PROVIDED INFORMATION:
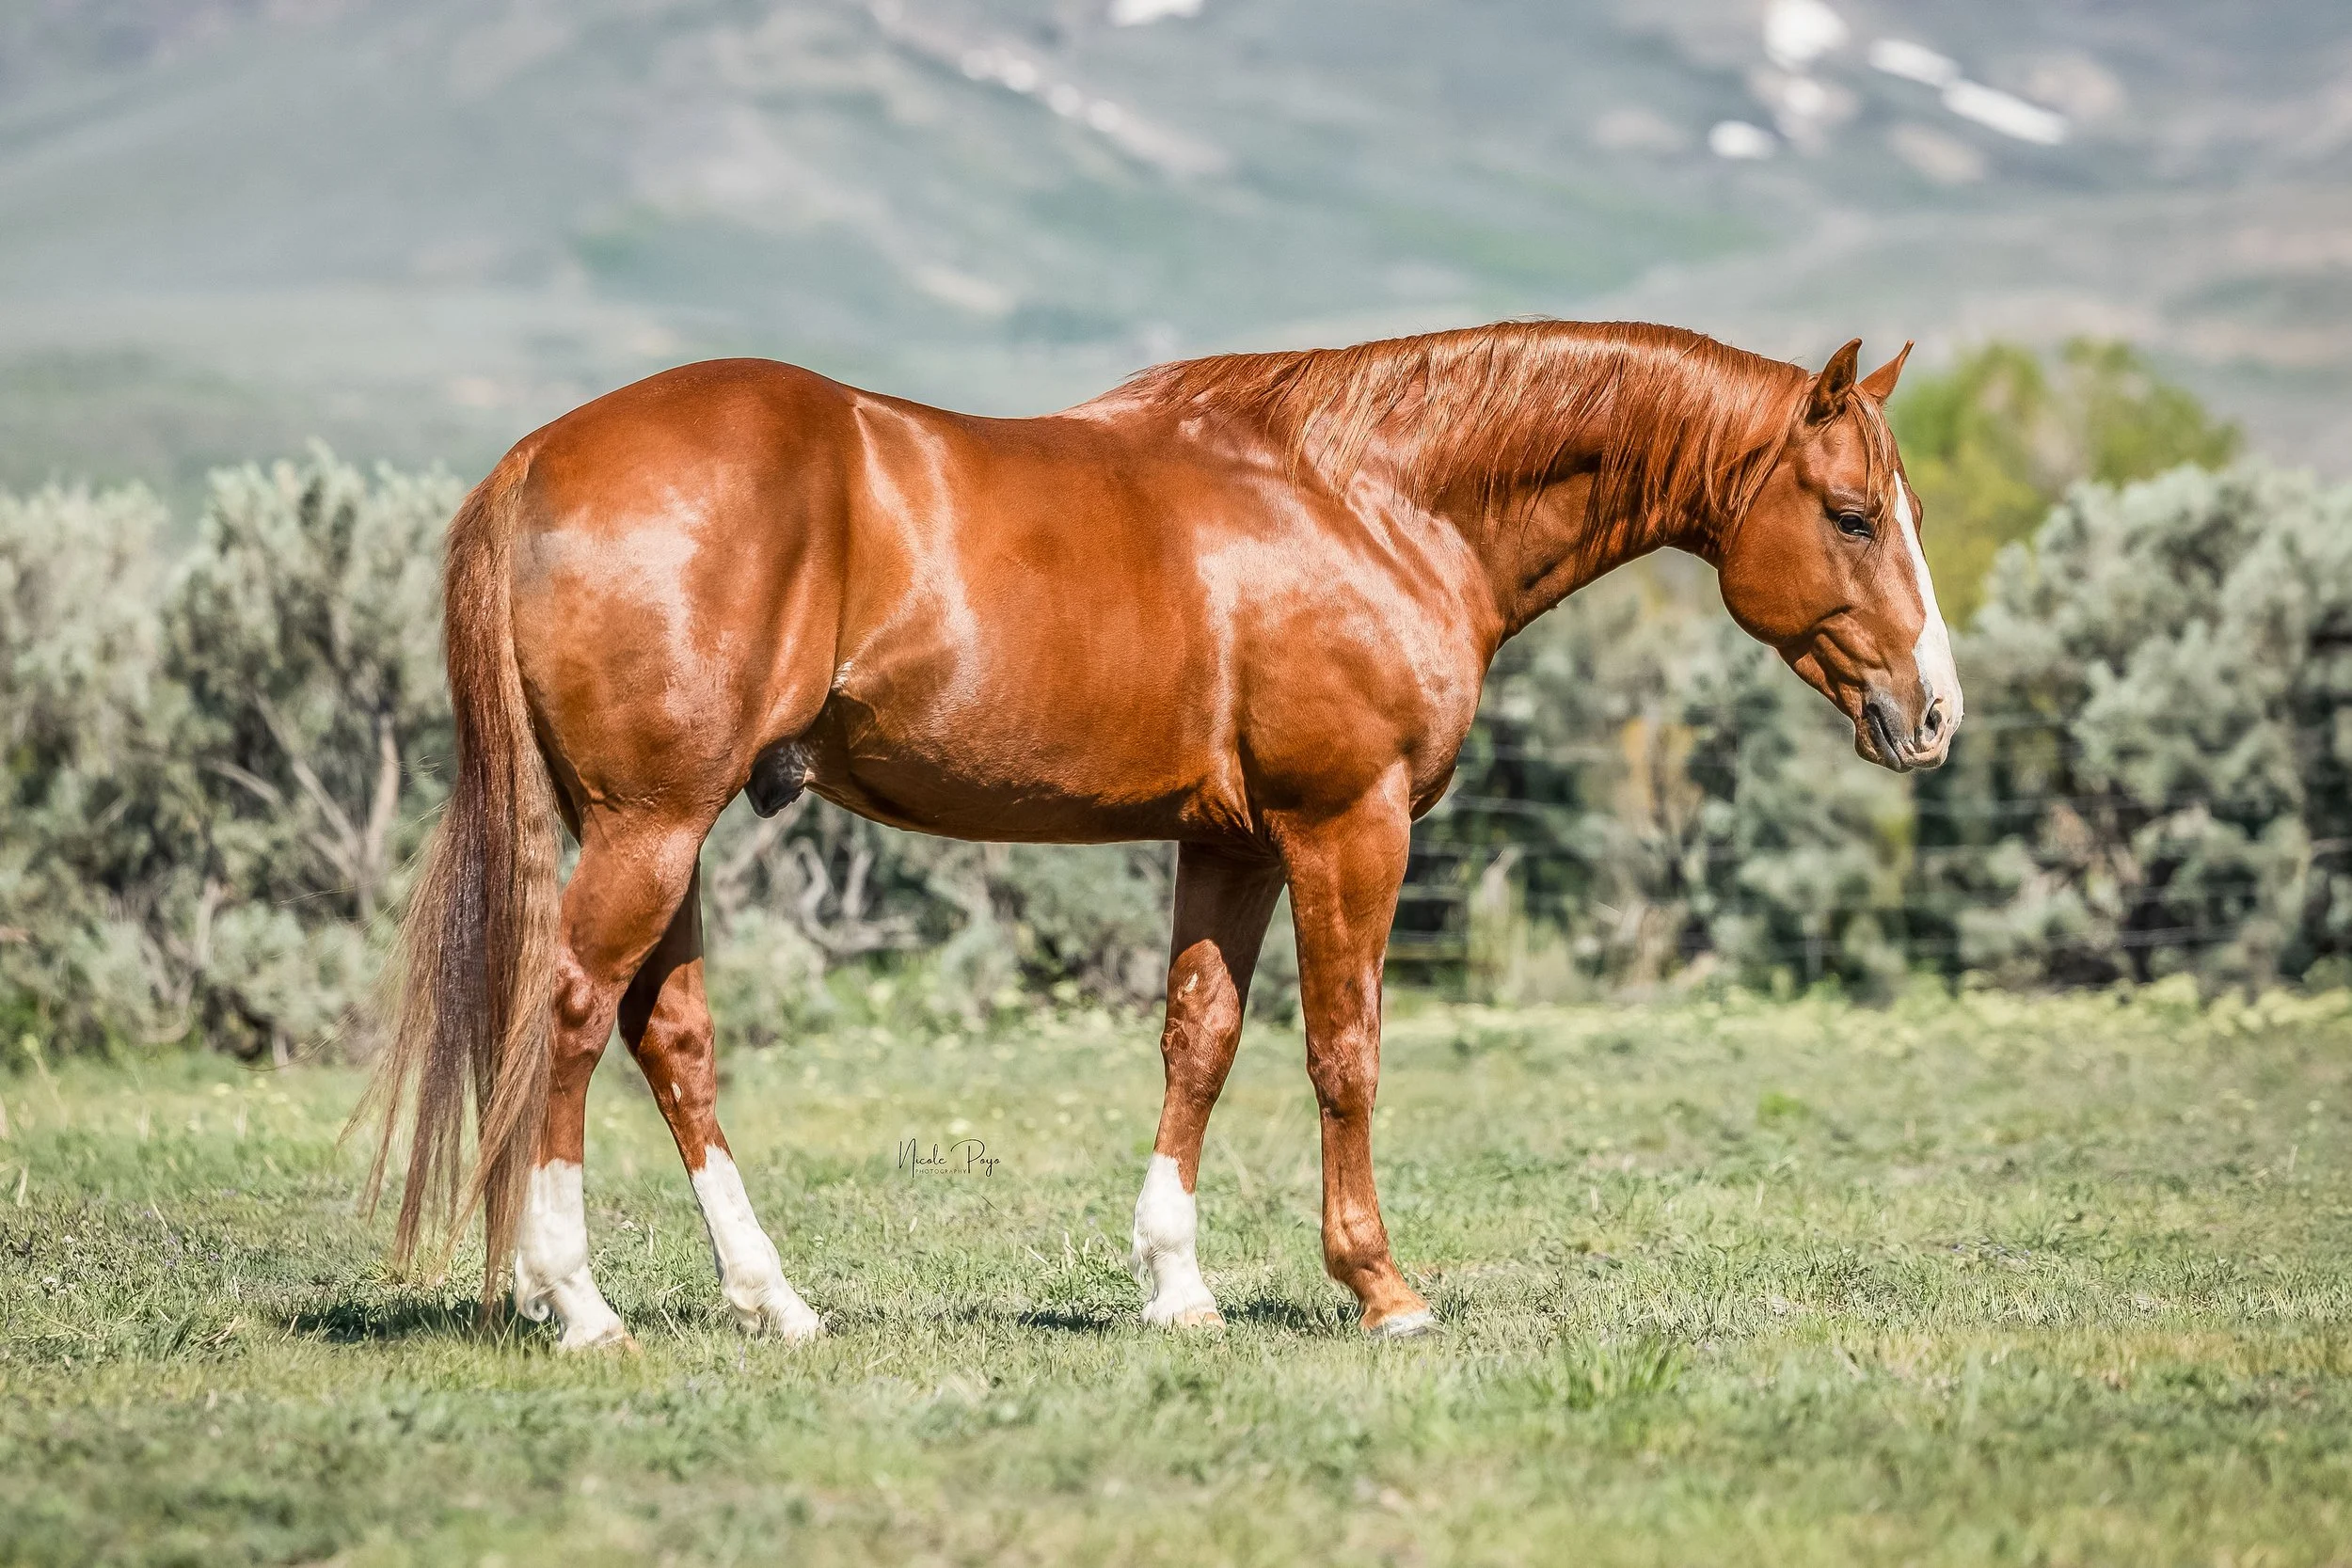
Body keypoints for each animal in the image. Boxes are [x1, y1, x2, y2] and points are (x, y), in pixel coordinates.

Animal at [360, 320, 1958, 1346]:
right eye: (1853, 513)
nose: (1934, 710)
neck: (1367, 497)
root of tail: (537, 458)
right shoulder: (1346, 823)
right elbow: (1344, 1048)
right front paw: (1382, 1287)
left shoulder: (1234, 841)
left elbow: (1202, 1037)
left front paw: (1177, 1287)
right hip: (651, 824)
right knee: (573, 1012)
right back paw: (579, 1302)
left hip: (666, 826)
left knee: (668, 1033)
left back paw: (775, 1302)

THE TASK: With the pictures left out, return each entry exactly as written.

THE COMPLETED TASK:
Body keypoints for each animal in the image. Boxes are [x1, y1, x2, y2] and points are (x, y), in pixel coordinates.

Animal at [360, 320, 1958, 1346]:
right eye: (1853, 513)
nose: (1934, 710)
neck: (1367, 497)
root of tail: (537, 458)
right shoulder: (1346, 823)
right elbow: (1344, 1048)
right front paw: (1382, 1287)
left shoulder: (1234, 841)
left elbow: (1202, 1037)
left front paw: (1177, 1287)
right hip: (651, 824)
right knee: (573, 1012)
right back paw: (579, 1302)
left hip: (666, 826)
left knee: (668, 1033)
left back paw: (775, 1302)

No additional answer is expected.